NASA Releases Online Library on Risk Mitigation: NASA
has produced a library of “knowledge bundles” describing how various
technical problems that arose in the course of its space technology
programs were successfully resolved. The library was released online
last week.
DoD Warns Employees of Classified Info in the Public Domain:
In the wake of a new wave of classified documents appearing online last
week, the Department of Defense instructed employees and contractors
that they must neither seek out nor download classified material that is
in the public domain.
Comprehensive Nuclear Test Ban Treaty and More from CRS:
Secrecy News has obtained recently released CRS reports on topics such
as current developments on the CTBT, carbon capture and sequestration, foreign assistance to North Korea and responding to changes in the Middle East.
On to Mars:
Deep space is a dangerous place. No air, millions of miles to the
nearest food and water, stray comets and meteors. And then there’s the
radiation as well – outside the protection of Earth’s magnetic field
radiation levels are much higher than what we experience at the surface
of our planet, and the radiation that suffuses space is a lot more
damaging than what penetrates to sea level. In a new post on the
ScienceWonk Blog, Dr.
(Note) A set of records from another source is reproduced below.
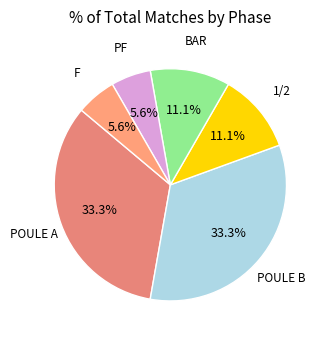

Rank the categories by value from lowest to highest.

PF, F, 1/2, BAR, POULE A, POULE B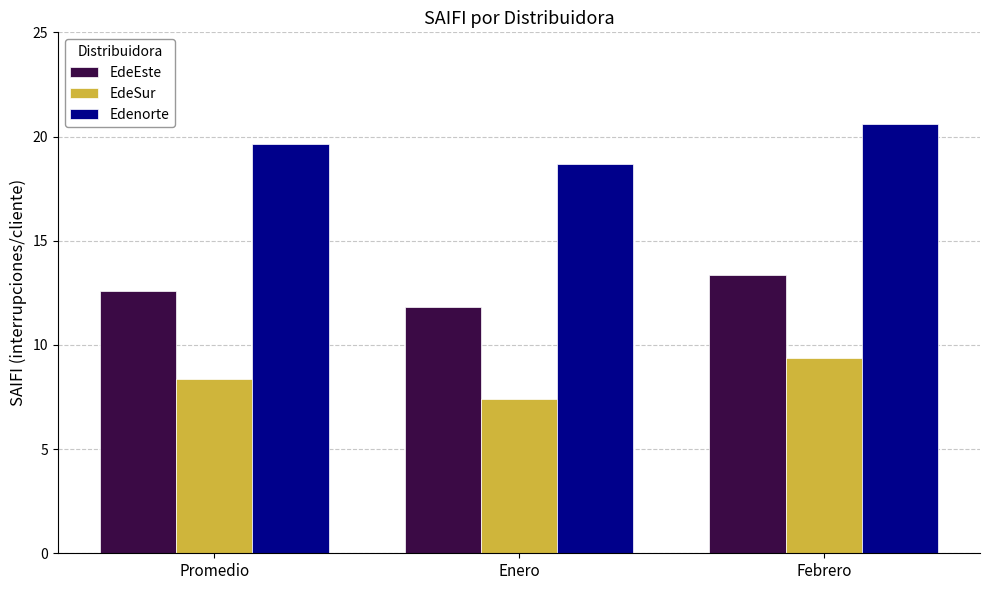

How many bars are there in each group?

3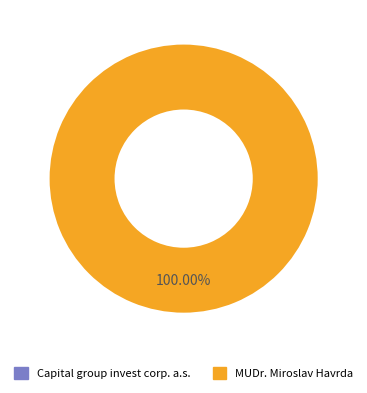

The MUDr. Miroslav Havrda slice represents 100% of the pie. True or false?

True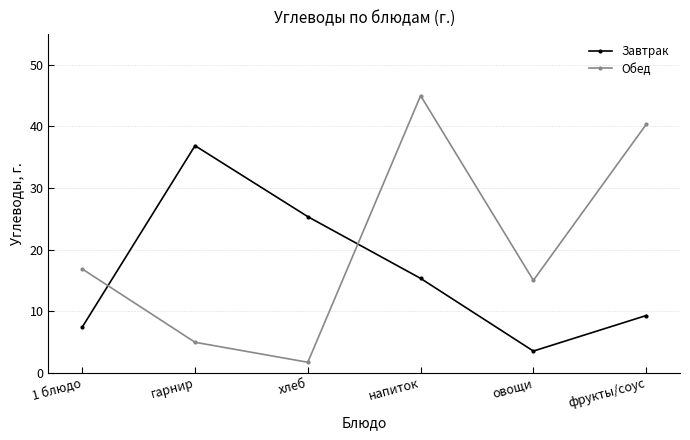

What is the label of the 4th point from the right?

хлеб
Y examines the risks from radiation in space.
Secret Surveillance and the Crisis of Legitimacy: The public uproar over the latest disclosures of secret domestic surveillance by The Guardian and the Washington Post
different cannot produce a precisely analogous result, because the
oversight mechanisms intended to correct abuses already exist and indeed
had signed off on the surveillance activities. Steven Aftergood
takes a look at all three branches of government and how they have
misrepresented the scope of official surveillance, misgauged public
concern and evaded public accountability.
FISA Court Says It Cannot Easily Summarize Opinions:
The Foreign Intelligence Surveillance Court (FISC) told the Senate
Intelligence Committee last March that there are “serious obstacles”
that would prevent it from preparing summaries of Court opinions for
declassification and public disclosure. FISC Presiding Judge Reggie B.
Walton replied in a March 27
letter that the preparation of unclassified (or declassifiable)
summaries was not a simple matter. Judge Walton did not completely
dismiss the proposal. He said that he would encourage the members of the
Court “to
consider structuring opinions to facilitate declassification, if they
believe doing so is warranted in a particular case.